Document section:
Compliance

Compliance
Directed by Craig Zobel
Written by Craig Zobel
with Ann Dowd, Dreama Walker, Pat Healy
2012

Stanley Milgram’s investigations into obedience to authority, referenced at the beginning of this film, don’t paint us in the most flattering light. Performed in the wake of trials of Nazi war criminals, they revealed some uncomfortable truths about the malleability of people in the right situation. Yet Craig Zobel of Compliance makes no further direct reference to Milgram; the story he tells is based on real events so odd he needs scientific evidence to back up the claim that “Nothing has been exaggerated”.

Data:

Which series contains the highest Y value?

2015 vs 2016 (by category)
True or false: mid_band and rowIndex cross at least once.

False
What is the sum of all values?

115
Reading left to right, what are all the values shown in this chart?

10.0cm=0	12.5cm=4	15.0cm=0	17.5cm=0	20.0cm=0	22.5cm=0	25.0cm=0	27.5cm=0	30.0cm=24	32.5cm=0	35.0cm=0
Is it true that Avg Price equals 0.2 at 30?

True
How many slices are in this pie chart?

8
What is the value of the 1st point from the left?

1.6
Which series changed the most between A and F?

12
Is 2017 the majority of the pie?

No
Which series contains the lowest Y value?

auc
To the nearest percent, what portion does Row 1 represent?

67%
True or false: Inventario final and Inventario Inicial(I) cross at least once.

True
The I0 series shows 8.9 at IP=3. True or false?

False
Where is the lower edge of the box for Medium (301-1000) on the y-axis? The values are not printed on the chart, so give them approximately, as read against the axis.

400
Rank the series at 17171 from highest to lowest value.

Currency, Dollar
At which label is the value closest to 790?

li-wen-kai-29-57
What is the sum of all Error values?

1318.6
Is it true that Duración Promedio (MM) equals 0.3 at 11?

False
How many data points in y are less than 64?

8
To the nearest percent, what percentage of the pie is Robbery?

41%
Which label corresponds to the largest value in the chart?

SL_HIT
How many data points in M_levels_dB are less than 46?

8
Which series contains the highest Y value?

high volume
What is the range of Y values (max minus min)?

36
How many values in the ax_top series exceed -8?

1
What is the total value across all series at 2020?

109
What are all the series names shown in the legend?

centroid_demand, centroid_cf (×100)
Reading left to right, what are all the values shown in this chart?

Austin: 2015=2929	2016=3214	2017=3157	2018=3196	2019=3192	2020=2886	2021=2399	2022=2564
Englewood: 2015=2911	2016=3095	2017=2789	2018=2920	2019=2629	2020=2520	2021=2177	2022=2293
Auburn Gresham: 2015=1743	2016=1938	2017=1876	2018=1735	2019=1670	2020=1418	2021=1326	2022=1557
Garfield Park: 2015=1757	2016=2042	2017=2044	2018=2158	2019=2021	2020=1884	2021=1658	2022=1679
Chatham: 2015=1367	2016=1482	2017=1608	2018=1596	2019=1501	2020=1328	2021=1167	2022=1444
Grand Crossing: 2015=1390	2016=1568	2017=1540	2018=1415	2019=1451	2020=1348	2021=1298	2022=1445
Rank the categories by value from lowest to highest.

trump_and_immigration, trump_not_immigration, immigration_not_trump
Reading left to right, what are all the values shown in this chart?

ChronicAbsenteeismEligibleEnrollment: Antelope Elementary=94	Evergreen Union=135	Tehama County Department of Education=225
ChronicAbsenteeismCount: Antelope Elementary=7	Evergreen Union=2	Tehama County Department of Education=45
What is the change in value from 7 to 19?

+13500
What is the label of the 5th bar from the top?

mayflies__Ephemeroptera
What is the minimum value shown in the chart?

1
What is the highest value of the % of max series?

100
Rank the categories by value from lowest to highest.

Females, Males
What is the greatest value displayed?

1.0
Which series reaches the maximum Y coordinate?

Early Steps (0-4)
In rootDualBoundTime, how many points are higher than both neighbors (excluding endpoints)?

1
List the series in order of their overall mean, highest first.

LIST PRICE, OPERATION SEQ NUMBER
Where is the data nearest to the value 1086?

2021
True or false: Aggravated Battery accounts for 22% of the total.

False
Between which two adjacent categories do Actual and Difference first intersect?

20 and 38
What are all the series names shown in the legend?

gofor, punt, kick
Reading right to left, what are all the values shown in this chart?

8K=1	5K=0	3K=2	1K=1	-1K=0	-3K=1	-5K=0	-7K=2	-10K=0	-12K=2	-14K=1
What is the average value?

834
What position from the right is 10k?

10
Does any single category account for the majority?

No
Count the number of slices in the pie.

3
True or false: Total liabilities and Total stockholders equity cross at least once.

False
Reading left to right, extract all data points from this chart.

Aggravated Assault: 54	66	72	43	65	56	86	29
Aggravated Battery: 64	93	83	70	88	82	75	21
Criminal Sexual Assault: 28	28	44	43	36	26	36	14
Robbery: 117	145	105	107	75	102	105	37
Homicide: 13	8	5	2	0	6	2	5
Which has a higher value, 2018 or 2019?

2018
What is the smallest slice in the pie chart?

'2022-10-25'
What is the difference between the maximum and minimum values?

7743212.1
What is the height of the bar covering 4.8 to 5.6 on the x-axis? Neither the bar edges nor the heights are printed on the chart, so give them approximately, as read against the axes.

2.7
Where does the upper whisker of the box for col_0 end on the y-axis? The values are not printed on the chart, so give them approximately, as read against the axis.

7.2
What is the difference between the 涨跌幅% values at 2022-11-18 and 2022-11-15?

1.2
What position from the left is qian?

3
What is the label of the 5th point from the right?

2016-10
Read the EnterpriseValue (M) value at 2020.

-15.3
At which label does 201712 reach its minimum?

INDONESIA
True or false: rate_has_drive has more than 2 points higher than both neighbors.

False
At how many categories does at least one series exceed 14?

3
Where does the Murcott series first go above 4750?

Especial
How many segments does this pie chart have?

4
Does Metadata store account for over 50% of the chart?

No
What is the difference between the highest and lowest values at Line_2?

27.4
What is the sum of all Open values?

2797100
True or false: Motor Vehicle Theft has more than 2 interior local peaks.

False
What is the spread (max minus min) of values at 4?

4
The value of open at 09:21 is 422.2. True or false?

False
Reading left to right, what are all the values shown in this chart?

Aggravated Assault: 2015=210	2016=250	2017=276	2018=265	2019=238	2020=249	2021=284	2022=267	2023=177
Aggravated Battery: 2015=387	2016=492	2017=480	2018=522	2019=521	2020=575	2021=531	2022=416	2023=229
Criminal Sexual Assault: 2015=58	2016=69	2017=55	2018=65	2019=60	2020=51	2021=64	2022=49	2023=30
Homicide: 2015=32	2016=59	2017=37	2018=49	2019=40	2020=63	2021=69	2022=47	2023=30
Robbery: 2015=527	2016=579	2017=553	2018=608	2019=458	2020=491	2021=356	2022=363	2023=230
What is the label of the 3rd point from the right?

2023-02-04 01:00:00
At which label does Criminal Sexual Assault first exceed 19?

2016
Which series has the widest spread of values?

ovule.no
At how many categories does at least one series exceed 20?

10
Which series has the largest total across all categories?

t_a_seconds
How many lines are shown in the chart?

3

Your assignment: Pick up the review of the film Compliance after its last sentence and continue it.

Expected output:
It is Friday evening at ChickWich, and general manager Sandra is preparing her unenthusiastic workforce for a busy evening. Slightly understaffed, and with supplies of various ingredients running low, her patience is fraying when the store receives a phonecall from a man claiming to be a police officer. He says he has a ChickWich customer with him who has accused one of the staff, a pretty 19-year old called Becky, of stealing from her purse while it was resting on the counter. He asks Sandra to detain Becky until the police can come and pick her up. Distracted, rushed off her feet and dismayed at the idea of having to do without a further member of staff, Sandra is cajoled, flattered, and gently threatened into complying with each of the voice’s instructions, even as they get increasingly odd.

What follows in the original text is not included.